• ACTION ITEM
All lines in the records below that hold "rented" are to be shown.

• SOURCE MATERIAL
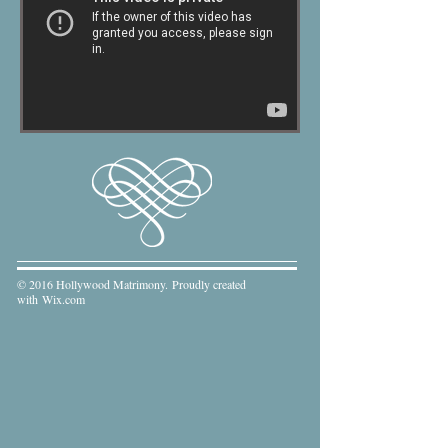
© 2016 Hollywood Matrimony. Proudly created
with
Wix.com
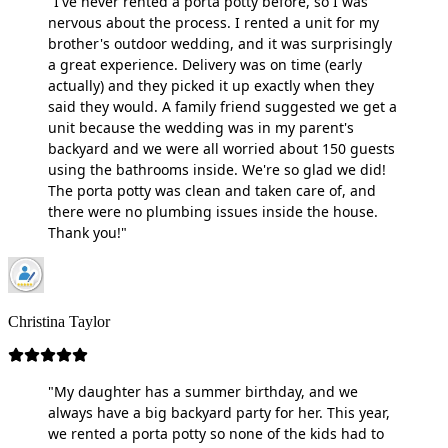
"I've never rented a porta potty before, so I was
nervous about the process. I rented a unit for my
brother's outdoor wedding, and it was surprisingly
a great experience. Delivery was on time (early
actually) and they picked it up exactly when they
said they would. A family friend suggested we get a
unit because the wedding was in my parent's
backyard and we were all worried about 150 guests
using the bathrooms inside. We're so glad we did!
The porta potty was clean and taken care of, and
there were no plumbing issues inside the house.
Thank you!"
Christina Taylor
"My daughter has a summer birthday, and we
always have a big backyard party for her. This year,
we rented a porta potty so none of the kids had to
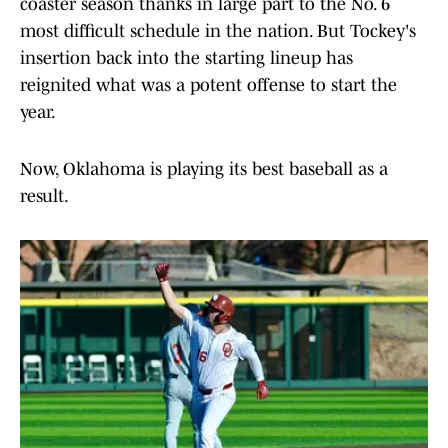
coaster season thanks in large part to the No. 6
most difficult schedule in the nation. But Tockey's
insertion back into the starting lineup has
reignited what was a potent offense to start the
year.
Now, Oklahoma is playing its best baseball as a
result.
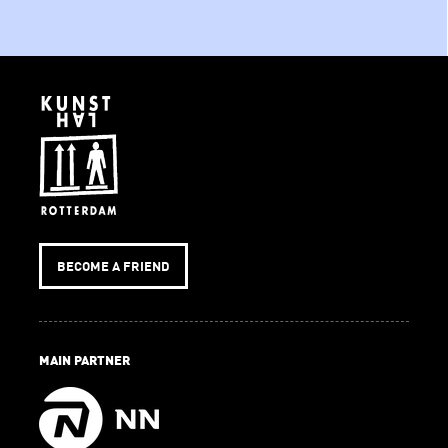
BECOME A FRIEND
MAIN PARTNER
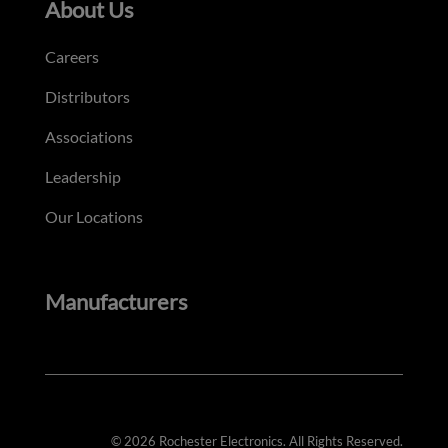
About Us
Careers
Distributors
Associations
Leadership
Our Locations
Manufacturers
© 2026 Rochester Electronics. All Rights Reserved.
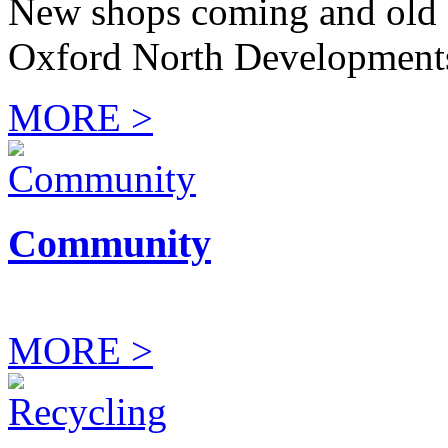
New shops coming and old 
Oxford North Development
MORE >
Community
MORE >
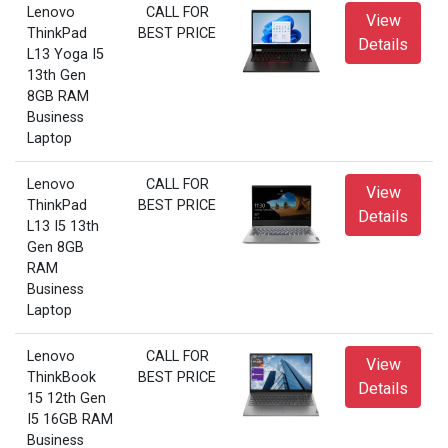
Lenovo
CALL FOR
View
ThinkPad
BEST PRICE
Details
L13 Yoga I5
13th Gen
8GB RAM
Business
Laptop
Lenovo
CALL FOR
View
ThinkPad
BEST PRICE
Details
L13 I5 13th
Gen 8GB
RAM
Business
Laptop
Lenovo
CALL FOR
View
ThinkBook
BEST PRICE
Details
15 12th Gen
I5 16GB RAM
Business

• SOLUTION FOR THIS EXERCISE
"I've never rented a porta potty before, so I was
nervous about the process. I rented a unit for my
we rented a porta potty so none of the kids had to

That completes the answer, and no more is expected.